▶ **Work order**
Print verbatim the lines of the entries from the one containing "image of neoplastic" to the last, inclusive, and no others.

▶ **Excerpted data**
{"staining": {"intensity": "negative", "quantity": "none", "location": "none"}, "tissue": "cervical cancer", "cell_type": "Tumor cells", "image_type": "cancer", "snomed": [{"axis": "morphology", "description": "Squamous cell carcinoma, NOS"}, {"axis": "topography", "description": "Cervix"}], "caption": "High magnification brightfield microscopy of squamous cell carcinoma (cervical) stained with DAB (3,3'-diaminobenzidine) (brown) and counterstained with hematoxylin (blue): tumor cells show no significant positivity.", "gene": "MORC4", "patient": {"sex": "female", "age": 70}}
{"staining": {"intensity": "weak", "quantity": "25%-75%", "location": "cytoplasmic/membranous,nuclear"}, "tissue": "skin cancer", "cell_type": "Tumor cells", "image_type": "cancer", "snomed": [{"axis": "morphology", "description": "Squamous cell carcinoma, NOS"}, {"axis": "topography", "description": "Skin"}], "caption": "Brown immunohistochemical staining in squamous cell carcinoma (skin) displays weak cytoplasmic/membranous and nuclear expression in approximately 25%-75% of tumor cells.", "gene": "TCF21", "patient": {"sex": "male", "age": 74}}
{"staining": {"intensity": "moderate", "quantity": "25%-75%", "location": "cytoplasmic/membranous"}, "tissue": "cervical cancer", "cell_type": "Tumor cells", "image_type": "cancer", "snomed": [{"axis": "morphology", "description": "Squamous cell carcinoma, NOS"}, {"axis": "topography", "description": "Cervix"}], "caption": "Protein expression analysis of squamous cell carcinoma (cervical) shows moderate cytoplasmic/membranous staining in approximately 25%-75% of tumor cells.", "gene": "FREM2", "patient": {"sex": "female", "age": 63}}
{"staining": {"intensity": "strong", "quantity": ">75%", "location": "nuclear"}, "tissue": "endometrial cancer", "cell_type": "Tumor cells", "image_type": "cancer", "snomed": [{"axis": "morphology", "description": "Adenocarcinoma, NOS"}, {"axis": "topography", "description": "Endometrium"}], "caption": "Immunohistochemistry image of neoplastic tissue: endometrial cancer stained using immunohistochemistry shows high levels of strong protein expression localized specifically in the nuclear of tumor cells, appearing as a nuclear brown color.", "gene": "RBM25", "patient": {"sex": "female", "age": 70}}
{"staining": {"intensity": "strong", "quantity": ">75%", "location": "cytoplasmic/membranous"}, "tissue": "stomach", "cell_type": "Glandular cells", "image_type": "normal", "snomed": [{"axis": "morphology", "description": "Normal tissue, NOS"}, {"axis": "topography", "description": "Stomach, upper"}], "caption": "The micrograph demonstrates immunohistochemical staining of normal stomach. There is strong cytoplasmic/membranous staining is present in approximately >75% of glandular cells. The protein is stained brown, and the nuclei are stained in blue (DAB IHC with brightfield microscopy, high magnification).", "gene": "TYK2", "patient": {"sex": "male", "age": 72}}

▶ **Task answer**
{"staining": {"intensity": "strong", "quantity": ">75%", "location": "nuclear"}, "tissue": "endometrial cancer", "cell_type": "Tumor cells", "image_type": "cancer", "snomed": [{"axis": "morphology", "description": "Adenocarcinoma, NOS"}, {"axis": "topography", "description": "Endometrium"}], "caption": "Immunohistochemistry image of neoplastic tissue: endometrial cancer stained using immunohistochemistry shows high levels of strong protein expression localized specifically in the nuclear of tumor cells, appearing as a nuclear brown color.", "gene": "RBM25", "patient": {"sex": "female", "age": 70}}
{"staining": {"intensity": "strong", "quantity": ">75%", "location": "cytoplasmic/membranous"}, "tissue": "stomach", "cell_type": "Glandular cells", "image_type": "normal", "snomed": [{"axis": "morphology", "description": "Normal tissue, NOS"}, {"axis": "topography", "description": "Stomach, upper"}], "caption": "The micrograph demonstrates immunohistochemical staining of normal stomach. There is strong cytoplasmic/membranous staining is present in approximately >75% of glandular cells. The protein is stained brown, and the nuclei are stained in blue (DAB IHC with brightfield microscopy, high magnification).", "gene": "TYK2", "patient": {"sex": "male", "age": 72}}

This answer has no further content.